PÁGINA:
▼
Por aquel entonces la ciudad estaba plagada
de sex-shops de la cadena Cristine Leduc, no he vuelto a visitar sex-shops tan
elegantes y sugerentes como los de Cristine Leduc, eran como joyerías de
Cartier.
Recuerdo que el sábado a media mañana
estábamos en la explanada frente al Rijsmuseum y dudamos si debíamos entrar o
tomarnos unas cervezas, en aquel tiempo ganó la cerveza y nos quedamos bebiendo
a las puertas de la pinacoteca.
Casi 30 años después he entrado al Rijs – ya había
entrado en otras ocasiones anteriores -. Una visita rápida, si viajas con niños
cualquier museo puede convertirse en el museo de la tortura. Hemos elegido 10
cuadros, poco más, y los hemos visto con cierta tranquilidad, el resto del
museo queda para otra ocasión (sobre todo la planta 0, las alas dedicadas a la
pintura anterior a 1600 y el ala de pintura del siglo XX. Me lo apunto para poder
recordar las tareas pendientes en la próxima visita).
Supongo que hace años que cerraron la
franquicia de Cristine Leduc, de hecho la vida sexual de Ámsterdam – se entiende
que la vida sexual que forma parte de la atracción turística de la ciudad,
porque los Ámsterdamers tendrán su vida sexual cotidiana – se concentra en el
barrio rojo.
Ámsterdam sigue siendo una ciudad muy
liberal, no lo da el clima que es en términos generales hostil. Yo, que me
tengo por un tipo de mirada abierta y permisiva, he pasado algún apuro viajando
con bestezuelas de 7 y 9 años, a las puertas de la adolescencia.
▲
CONJUNTO DE DATOS:
▼
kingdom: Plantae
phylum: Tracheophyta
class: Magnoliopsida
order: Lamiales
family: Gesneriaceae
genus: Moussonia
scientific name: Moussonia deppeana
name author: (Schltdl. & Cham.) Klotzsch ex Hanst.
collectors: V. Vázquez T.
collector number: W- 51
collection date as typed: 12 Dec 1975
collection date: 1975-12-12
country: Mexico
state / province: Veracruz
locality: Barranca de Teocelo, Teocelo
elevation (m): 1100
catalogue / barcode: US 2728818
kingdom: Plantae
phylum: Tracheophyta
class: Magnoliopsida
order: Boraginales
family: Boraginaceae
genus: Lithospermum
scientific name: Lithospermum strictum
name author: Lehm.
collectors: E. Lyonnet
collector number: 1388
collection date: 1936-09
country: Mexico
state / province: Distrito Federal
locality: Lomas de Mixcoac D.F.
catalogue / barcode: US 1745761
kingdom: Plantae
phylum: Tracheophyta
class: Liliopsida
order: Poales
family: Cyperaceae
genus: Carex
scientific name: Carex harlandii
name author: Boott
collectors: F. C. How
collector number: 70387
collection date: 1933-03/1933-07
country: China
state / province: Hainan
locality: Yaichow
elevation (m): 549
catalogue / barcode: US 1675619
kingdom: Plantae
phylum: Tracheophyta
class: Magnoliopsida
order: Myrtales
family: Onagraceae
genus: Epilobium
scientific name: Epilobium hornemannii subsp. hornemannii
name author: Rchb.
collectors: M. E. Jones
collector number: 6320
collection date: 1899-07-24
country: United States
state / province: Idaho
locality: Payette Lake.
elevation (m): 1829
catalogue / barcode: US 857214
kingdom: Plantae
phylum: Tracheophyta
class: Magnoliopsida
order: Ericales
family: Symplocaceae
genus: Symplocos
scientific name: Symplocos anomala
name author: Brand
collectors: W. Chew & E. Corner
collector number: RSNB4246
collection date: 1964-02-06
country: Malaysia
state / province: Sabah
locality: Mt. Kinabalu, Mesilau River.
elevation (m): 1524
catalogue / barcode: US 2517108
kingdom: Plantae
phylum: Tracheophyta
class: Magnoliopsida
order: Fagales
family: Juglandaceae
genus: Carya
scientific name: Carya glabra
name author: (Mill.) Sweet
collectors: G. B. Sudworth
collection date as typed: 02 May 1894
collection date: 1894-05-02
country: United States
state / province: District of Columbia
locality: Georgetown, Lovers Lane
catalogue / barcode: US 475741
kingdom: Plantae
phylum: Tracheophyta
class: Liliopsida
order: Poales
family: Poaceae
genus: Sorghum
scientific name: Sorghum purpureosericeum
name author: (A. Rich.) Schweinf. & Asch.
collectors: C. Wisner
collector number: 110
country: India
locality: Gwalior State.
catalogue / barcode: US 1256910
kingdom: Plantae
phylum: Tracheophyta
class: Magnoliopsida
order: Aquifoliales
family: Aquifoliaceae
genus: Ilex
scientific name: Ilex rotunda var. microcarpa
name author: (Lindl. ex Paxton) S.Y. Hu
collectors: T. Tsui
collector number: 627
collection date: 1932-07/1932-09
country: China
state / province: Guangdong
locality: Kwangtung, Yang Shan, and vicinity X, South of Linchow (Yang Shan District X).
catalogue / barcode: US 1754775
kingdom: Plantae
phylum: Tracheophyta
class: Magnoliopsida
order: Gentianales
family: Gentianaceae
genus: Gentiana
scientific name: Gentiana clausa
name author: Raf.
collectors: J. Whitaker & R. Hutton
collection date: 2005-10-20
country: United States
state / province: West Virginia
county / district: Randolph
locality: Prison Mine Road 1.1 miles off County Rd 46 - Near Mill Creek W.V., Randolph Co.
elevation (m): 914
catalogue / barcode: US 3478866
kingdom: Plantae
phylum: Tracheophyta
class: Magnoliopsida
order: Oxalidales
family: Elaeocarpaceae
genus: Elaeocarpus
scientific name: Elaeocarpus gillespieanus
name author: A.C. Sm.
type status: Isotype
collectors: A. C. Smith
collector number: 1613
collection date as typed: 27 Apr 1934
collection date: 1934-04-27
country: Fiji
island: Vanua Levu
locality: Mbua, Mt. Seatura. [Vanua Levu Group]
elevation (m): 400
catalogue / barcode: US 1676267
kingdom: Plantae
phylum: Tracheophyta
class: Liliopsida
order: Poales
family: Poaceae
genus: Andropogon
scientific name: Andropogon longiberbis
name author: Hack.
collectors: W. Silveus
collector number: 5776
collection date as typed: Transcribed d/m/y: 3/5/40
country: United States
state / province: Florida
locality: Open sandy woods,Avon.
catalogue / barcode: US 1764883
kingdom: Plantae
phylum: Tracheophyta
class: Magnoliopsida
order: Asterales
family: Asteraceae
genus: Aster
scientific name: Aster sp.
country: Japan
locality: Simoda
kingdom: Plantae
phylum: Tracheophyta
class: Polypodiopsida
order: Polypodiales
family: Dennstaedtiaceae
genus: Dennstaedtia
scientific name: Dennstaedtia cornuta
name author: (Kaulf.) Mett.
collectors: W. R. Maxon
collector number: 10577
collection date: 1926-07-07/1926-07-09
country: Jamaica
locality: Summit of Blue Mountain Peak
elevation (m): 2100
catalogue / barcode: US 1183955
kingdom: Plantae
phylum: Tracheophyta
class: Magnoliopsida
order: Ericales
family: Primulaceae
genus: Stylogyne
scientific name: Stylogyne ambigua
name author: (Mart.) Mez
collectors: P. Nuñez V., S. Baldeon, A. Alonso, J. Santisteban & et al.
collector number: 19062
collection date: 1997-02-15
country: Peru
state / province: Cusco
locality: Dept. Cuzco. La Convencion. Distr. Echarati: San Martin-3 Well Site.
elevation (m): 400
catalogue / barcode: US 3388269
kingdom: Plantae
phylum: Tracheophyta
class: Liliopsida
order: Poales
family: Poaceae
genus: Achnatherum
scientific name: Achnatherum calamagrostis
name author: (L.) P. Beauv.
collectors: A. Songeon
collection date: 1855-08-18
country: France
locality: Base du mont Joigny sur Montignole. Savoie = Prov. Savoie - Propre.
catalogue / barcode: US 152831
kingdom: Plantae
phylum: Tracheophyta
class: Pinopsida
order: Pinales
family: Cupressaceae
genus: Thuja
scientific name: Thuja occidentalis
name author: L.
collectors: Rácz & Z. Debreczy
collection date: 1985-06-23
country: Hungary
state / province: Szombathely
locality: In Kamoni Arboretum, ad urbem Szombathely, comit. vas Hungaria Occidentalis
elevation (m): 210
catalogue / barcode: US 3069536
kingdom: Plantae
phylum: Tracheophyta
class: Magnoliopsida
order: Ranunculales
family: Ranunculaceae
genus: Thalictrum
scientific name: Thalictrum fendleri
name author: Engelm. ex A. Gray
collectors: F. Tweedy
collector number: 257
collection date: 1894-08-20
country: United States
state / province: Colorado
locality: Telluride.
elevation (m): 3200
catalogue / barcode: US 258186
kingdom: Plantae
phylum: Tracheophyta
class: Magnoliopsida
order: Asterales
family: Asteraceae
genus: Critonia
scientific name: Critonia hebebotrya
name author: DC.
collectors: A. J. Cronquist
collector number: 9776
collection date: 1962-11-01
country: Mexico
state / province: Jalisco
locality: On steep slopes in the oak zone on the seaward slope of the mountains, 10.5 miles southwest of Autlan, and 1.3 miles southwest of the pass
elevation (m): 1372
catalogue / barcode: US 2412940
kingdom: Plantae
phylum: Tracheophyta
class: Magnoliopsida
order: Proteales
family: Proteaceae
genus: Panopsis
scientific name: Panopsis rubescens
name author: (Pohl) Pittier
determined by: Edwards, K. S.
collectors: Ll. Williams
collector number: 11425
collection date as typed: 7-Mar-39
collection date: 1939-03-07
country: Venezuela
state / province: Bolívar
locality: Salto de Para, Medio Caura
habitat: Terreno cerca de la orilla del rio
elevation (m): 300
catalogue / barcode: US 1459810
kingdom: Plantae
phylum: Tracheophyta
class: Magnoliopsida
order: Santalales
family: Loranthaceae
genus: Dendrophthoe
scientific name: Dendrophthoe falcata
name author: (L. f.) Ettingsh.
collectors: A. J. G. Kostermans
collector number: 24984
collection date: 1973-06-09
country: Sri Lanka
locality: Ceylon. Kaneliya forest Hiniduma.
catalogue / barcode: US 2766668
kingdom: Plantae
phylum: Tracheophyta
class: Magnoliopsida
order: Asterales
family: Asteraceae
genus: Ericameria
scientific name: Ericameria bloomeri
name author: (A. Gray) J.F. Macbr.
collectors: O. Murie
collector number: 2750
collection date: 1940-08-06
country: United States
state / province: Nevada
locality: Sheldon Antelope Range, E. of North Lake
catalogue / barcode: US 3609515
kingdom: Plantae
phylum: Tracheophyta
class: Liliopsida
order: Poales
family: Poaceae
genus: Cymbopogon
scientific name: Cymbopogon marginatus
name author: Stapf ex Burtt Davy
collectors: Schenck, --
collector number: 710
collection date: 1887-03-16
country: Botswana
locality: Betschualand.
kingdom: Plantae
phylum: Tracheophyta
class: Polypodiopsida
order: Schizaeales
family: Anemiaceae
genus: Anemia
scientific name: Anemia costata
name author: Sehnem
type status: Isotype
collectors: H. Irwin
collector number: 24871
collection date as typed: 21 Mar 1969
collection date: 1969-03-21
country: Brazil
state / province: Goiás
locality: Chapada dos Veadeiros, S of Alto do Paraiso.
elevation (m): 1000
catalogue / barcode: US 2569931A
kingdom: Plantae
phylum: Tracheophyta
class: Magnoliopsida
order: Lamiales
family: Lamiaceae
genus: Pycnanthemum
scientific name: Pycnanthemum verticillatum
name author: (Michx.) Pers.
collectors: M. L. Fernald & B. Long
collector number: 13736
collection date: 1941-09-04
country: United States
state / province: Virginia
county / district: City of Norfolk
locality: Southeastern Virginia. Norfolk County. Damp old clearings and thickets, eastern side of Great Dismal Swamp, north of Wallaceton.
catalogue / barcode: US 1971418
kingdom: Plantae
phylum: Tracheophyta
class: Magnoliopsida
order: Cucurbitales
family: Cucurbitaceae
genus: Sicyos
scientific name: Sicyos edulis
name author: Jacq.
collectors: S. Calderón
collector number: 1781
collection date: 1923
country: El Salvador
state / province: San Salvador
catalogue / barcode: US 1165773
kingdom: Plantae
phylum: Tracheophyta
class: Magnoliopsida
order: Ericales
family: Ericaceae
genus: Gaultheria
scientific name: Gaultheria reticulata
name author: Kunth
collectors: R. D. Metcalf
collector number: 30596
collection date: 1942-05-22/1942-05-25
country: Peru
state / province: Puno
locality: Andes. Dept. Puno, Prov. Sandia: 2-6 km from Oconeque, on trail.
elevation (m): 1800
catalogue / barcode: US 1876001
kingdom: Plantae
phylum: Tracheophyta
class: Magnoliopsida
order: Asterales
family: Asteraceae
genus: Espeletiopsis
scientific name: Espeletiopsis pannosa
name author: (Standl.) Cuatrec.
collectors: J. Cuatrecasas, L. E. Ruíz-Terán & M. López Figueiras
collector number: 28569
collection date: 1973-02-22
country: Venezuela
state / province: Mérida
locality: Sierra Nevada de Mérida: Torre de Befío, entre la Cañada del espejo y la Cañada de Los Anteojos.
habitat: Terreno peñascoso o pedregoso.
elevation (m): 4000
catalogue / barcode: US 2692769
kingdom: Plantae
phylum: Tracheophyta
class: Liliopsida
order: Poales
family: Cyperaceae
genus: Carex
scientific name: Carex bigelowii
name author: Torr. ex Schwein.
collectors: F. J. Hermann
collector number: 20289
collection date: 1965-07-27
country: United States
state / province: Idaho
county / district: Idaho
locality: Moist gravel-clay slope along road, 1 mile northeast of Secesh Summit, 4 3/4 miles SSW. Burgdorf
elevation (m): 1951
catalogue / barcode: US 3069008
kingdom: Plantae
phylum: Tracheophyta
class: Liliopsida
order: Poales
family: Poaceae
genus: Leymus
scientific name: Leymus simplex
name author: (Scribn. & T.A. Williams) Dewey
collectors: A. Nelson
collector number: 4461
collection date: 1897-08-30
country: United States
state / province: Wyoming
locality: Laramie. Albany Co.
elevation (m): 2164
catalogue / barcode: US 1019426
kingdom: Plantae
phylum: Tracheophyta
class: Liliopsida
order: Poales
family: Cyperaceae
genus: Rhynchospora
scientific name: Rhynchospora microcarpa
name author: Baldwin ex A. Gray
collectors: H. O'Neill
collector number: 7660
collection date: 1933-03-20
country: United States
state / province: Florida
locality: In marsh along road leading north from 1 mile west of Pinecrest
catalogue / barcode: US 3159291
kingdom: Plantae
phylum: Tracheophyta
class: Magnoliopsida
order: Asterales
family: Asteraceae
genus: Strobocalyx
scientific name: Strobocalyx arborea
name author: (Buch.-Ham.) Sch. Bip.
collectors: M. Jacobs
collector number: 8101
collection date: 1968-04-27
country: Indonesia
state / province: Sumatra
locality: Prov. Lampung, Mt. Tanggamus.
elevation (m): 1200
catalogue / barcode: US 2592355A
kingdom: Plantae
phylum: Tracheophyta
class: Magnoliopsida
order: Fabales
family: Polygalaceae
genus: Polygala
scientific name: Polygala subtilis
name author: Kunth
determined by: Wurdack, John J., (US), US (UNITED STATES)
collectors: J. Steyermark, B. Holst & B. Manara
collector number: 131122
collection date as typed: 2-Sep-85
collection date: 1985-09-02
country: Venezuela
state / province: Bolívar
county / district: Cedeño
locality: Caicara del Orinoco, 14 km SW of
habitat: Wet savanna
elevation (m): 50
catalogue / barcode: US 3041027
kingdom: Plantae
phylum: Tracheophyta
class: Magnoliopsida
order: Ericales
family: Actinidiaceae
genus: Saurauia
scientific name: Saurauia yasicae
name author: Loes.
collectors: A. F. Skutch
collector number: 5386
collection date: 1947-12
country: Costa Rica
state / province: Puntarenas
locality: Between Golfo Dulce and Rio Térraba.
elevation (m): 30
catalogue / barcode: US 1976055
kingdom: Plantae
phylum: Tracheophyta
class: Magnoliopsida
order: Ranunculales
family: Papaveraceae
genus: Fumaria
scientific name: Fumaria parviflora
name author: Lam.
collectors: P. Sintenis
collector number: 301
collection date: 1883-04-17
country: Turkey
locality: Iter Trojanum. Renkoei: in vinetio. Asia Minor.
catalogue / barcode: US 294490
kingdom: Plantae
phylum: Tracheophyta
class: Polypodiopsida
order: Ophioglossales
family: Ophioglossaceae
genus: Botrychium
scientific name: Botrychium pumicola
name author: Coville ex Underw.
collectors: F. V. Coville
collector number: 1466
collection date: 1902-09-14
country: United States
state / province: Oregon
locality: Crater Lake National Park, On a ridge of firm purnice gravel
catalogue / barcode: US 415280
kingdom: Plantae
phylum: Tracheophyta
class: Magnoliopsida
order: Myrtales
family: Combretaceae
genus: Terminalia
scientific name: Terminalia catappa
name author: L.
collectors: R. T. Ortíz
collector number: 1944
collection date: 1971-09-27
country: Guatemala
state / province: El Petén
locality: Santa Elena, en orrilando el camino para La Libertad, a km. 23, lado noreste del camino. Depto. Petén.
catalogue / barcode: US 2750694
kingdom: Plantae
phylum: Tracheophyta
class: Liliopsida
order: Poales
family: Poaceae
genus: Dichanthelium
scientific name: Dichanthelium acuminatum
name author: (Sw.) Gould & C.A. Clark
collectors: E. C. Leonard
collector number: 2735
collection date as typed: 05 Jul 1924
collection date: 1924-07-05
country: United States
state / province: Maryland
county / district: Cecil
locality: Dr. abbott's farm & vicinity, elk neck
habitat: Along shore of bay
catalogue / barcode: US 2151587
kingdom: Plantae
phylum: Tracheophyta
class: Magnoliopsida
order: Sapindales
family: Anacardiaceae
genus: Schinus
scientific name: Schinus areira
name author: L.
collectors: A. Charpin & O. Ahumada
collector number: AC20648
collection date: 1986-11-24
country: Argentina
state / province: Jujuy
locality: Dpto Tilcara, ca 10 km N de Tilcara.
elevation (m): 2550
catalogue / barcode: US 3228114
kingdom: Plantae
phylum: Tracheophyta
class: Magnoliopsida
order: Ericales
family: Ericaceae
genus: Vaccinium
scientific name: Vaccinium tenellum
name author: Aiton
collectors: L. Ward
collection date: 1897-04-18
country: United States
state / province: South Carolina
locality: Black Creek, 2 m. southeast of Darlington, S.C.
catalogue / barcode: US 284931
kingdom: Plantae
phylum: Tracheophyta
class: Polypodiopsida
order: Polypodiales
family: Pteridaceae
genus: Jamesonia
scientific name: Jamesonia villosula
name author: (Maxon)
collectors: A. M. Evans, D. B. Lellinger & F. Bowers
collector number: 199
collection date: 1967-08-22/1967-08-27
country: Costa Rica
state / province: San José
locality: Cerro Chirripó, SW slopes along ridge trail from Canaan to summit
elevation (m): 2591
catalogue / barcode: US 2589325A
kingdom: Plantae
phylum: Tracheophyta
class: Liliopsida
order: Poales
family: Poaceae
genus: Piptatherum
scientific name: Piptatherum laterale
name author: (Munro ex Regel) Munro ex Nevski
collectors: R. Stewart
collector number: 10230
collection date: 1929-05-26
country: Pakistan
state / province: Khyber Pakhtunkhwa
▲
QUÉ HACER:
A - Indica si cada afirmación concuerda con la página sobre Ámsterdam. Responde sí o no y cita textualmente las palabras que lo deciden. (i) Aquel sábado de hace casi 30 años entraron al museo. (ii) En la visita reciente eligieron 10 cuadros. (iii) Los niños con los que viaja tienen 7 y 9 años.
B - Extrae sin cambios las líneas del listado. Empieza en su primera línea y detente después de la línea que contiene "catalogue / barcode: US 2728818". Incluye ambas.

RESPUESTAS COMPLETAS:
A -
(i) No: «en aquel tiempo ganó la cerveza y nos quedamos bebiendo a las puertas de la pinacoteca».
(ii) Sí: «Hemos elegido 10 cuadros».
(iii) Sí: «viajando con bestezuelas de 7 y 9 años».

B -
kingdom: Plantae
phylum: Tracheophyta
class: Magnoliopsida
order: Lamiales
family: Gesneriaceae
genus: Moussonia
scientific name: Moussonia deppeana
name author: (Schltdl. & Cham.) Klotzsch ex Hanst.
collectors: V. Vázquez T.
collector number: W- 51
collection date as typed: 12 Dec 1975
collection date: 1975-12-12
country: Mexico
state / province: Veracruz
locality: Barranca de Teocelo, Teocelo
elevation (m): 1100
catalogue / barcode: US 2728818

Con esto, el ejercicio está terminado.